震災前は地震に対する備えはしていたのでしょうか?

特別な備えはありませんでした。防災グッズはローソクと懐中電灯だけでした。震災後はラジオを準備しました。車のラジオは携帯できないので、携帯ラジオと電池、それと利用者さんの電話番号など連絡先が分かるリストを各送迎車に積みました。それと携帯電話の充電器ですね。

 

震災の前と後では心境的変化はありましたか?

利用者さんのご家族はあったと思います。一瞬にして奪われる命を目の当たりにし、自分がいなくなったらこの子はどうなるんだろう?と具体的に考えるようになったようです。兄弟でもいればいいんですが、必ずしも皆そうではない。そうなったときに誰が面倒を見るのだろう?と。ですので、子供名義の貯金をされる方だったり、区分認定を貰って入所施設に入れるようにと、いまから短期入所の訓練をされる方だったり。とにかく自分がいなくなった時の事を現実的に考えるようになったようです。

 

最後に健常の方々に知ってほしいこと、訴えたいことはありますか?

いま、ひまわりではパンやクッキーを作ってますが、これは人と繋がる為のツールだと思っているんです。物を売ることで声をかける、障害を持ったひまわりの子たちが笑顔で配達をする、それを見て障害を持っていてもこんなに明るく笑えるんだということを知っていただく。職員も家族もだれもいなくなった時、一度でも顔を見た方ってSOSを出しやすいと思うんですよ。知っている方を増やしていく。
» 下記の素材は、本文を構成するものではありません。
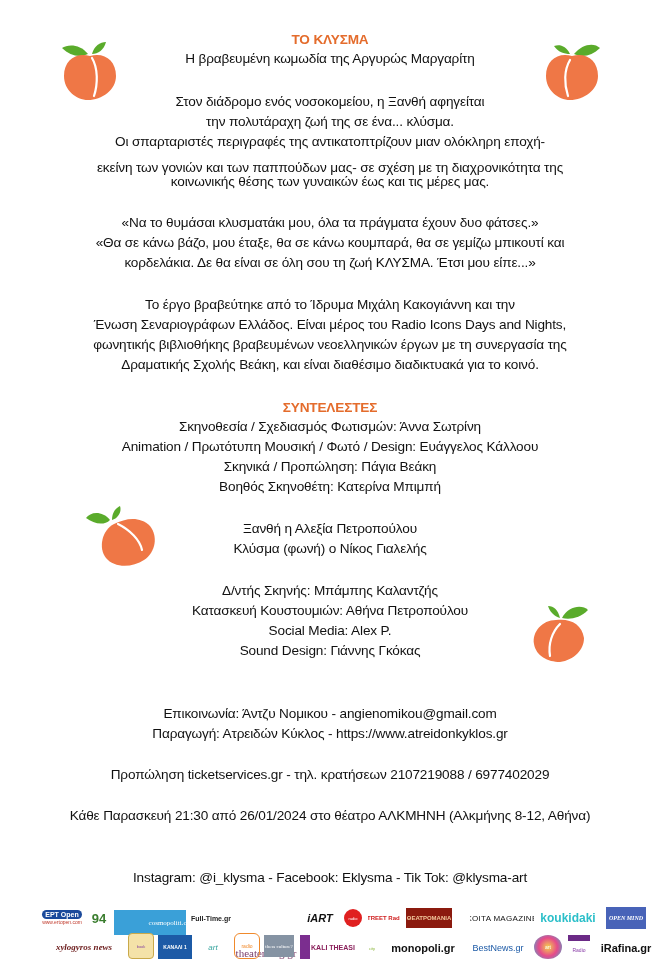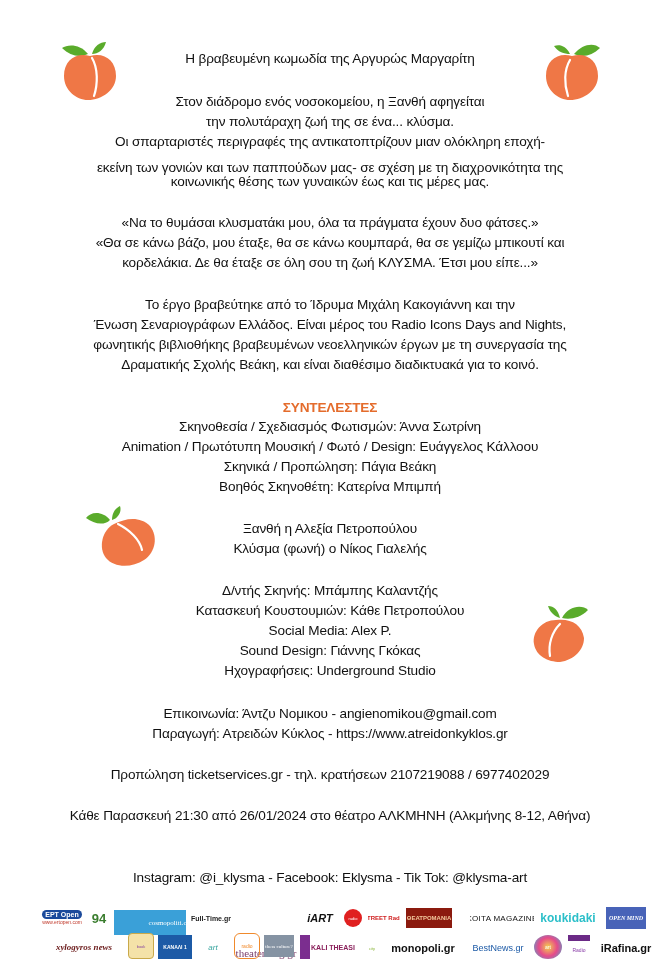--- a/index.html
+++ b/index.html
@@ -50,6 +50,7 @@
     <path d="M34 24 C26 32 22 44 24 56" stroke="#ffffff" stroke-width="2.2" fill="none" stroke-linecap="round"></path>
   </svg>
 
+  <div class="line title" style="top:31px">ΤΟ ΚΛΥΣΜΑ</div>
   <div class="line" style="top:50px">Η βραβευμένη κωμωδία της Αργυρώς Μαργαρίτη</div>
 
   <div class="line" style="top:93px">Στον διάδρομο ενός νοσοκομείου, η Ξανθή αφηγείται</div>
障害を持っていてもこの気仙沼という地域で暮らしていく基盤を作ってあげたい。それが甘い香りのするクッキーだったり、香ばしい香りのするパンだったり。そうやって美味しいものを通していろんな人とつながっていく。金銭だけでなく自分がこれから生きていく、そういう輪を広げてくれたらなと思っています。今では気仙沼市内の企業さんであったりとか、行政機関であったりとか、17か所に訪問させていただいてます。そこで、ダウン症って何?自閉症って何?ということ以前に、ひまわりの利用者さんはいつも笑っているよね、楽しそうだよねって存在を知っていただく。私はそういった活動を通して障害に対する偏見を取り除いてあげたいと思っています。こんなにも屈託なく一生懸命頑張っているんですよ、笑っているんですよってたくさんの人に知っていただくためのツールがクッキーやパンなんだと思っています。ひとりでは絶対に生きていけない方々、でも誰かの手助けが少しでもあれば輝けるんですよ。笑えるんですよ。知らないと掛けられない声も知っていれば掛けられる。

 

コミュニケーションが大事で、それが防災にもつながっていきますよね。

私は防災にはそれが一番大事だと思います。ろうそくや電気も大事ですが、人に助けてと言えること、それと何があっても安心して集まれる場所がある、それが一番防災に繋がると思います。